Hybrid cars and rancid cheese…

Terry:  I just don’t get it.  Everyone says they want people to buy hybrid cars.  It will help the environment. It will reduce American dependence on foreign oil.  It will stop us from destroying the ozone layer.  It will reduce the cost of health care (of course, they say that about everything they want you to do).  But, if they really want us to buy hybrids, why are they the ugliest cars on the market?

If I was in charge of things, I would make broccoli taste like chocolate and and all the stuff that isHybrid Comparison bad for you (that we really love) smell and taste really bad.  Like rancid cheese.  That would make sense because it would naturally cause us to eat the things we should and stay away from the things that we shouldn’t.

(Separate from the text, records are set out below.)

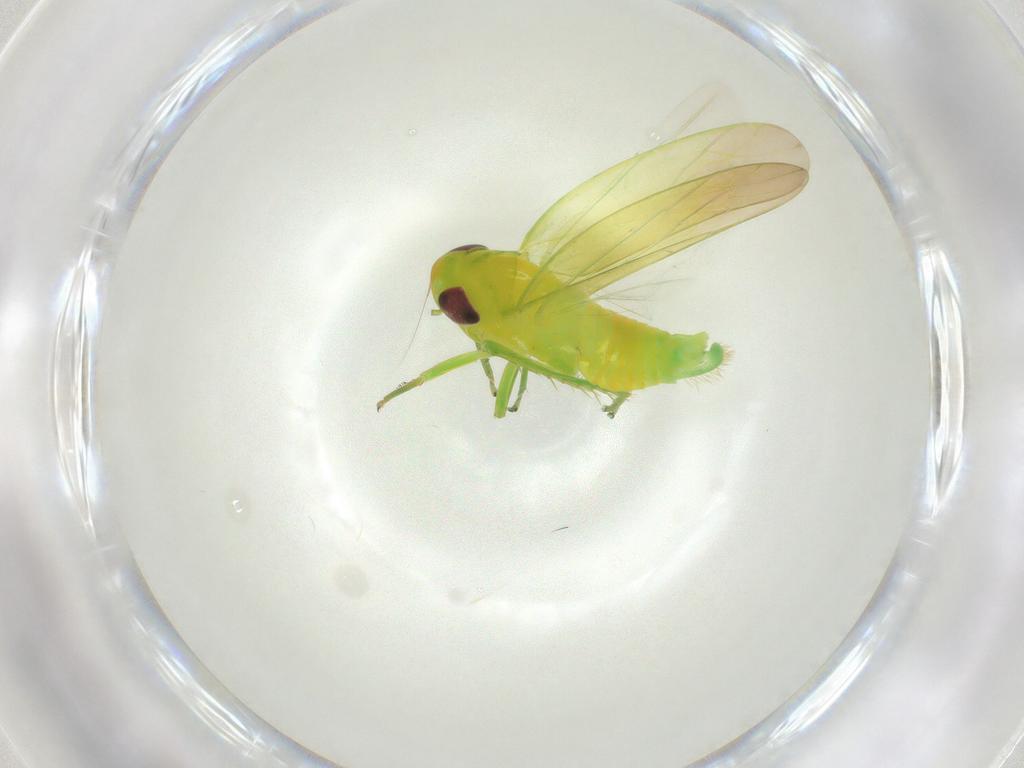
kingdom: Animalia
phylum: Arthropoda
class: Insecta
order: Hemiptera
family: Cicadellidae
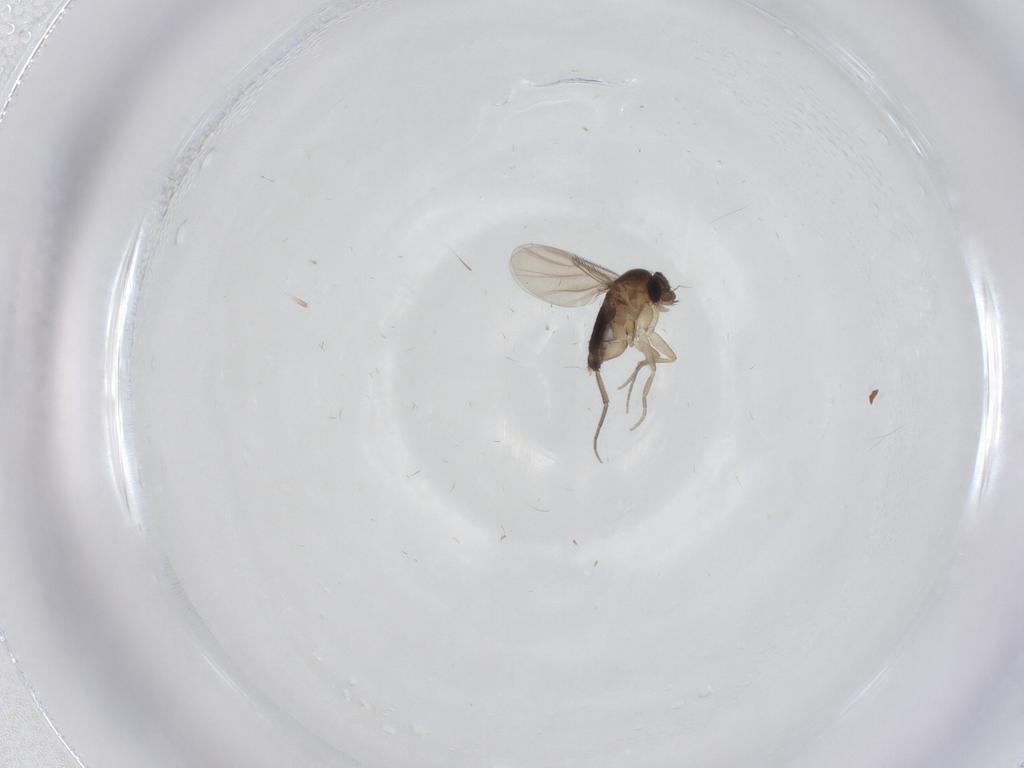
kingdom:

With hybrid cars, just like with kale (sorry, Mom), we have just the opposite.  They are supposed to be good for us, but they are about as appealing as a wet sheep on a hot day.  If I wanted people to buy them, I would make a hybrid that looks like a 1968 Mustang Fastback. Sure, it would still be as slow as a hybrid…but no one would care.  Because it would look really fast.  Even when it glided silently by.

Mike:  Not bad.  But, I like broccoli…..and if you made everything taste like chocolate why would you need chocolate.  It isn’t going to matter how much you reduce American dependence of foreign oil, lower demand to date has only translated to higher prices . That’s a trend not soon to be reversed.

Did you know that the ozone layer would repair itself in only a few weeks if all forms of transportation and manufacturing that are polluting the air were to cease even for a short time.  A great start would be to shut down all drive up windows, design roads with better access and fewer stoplights, and get out the measuring sticks on cloudy and rainy days to curtail the overdumping of polluting chemicals by those who think nobody is looking into the clouds.

As for turning the hybrid into a Mustang because it’s ugly, thats pretty demeaning to the fabled Mustang. Why not just make a really nice looking, non-oil dependent car that comes with a legal requirement to abstain from using drive up windows. And if you don’t want it to be silent as it rolls by you can always get spoke hubcaps and clothespin a card to it like we did with our bicycles when we were young.  It’s non-polluting and will put all those useless decks of cards to good use after one card is lost.

As for the sheep reference, I suppose it’s a matter of perspective.  If you’ve been wandering in the desert for a few days with no food or water a wet sheep might be just the meal ticket.   Other than that observation you’re on your own with that sheep reference.

In any event, like most realities, the hybrid car looks, rides, operates, and performs far better on paper that it does on the road.  A Mustang fastback wannabe that is, in reality, Edsel II.

Terry:  Wow, I thought I was going ancient with a ’68 GT.  That Edsel reference really dates you. You want to shed some light on how to hand crank a Model T?

So…a legal requirement to abstain from drive up windows.  I guess you would have a “Cop-in-the-Box” to enforce the regulations.  Wouldn’t we create just as much pollution with all those low speed chases around parking lots with the driver trying to eat the evidence before they got caught (“Quick…stash the fries…I can’t afford another DUW!”)?  What if you called in your order on the way and they just threw the bag of food at you as you drive BY instead of driving UP? Does that count as an infraction?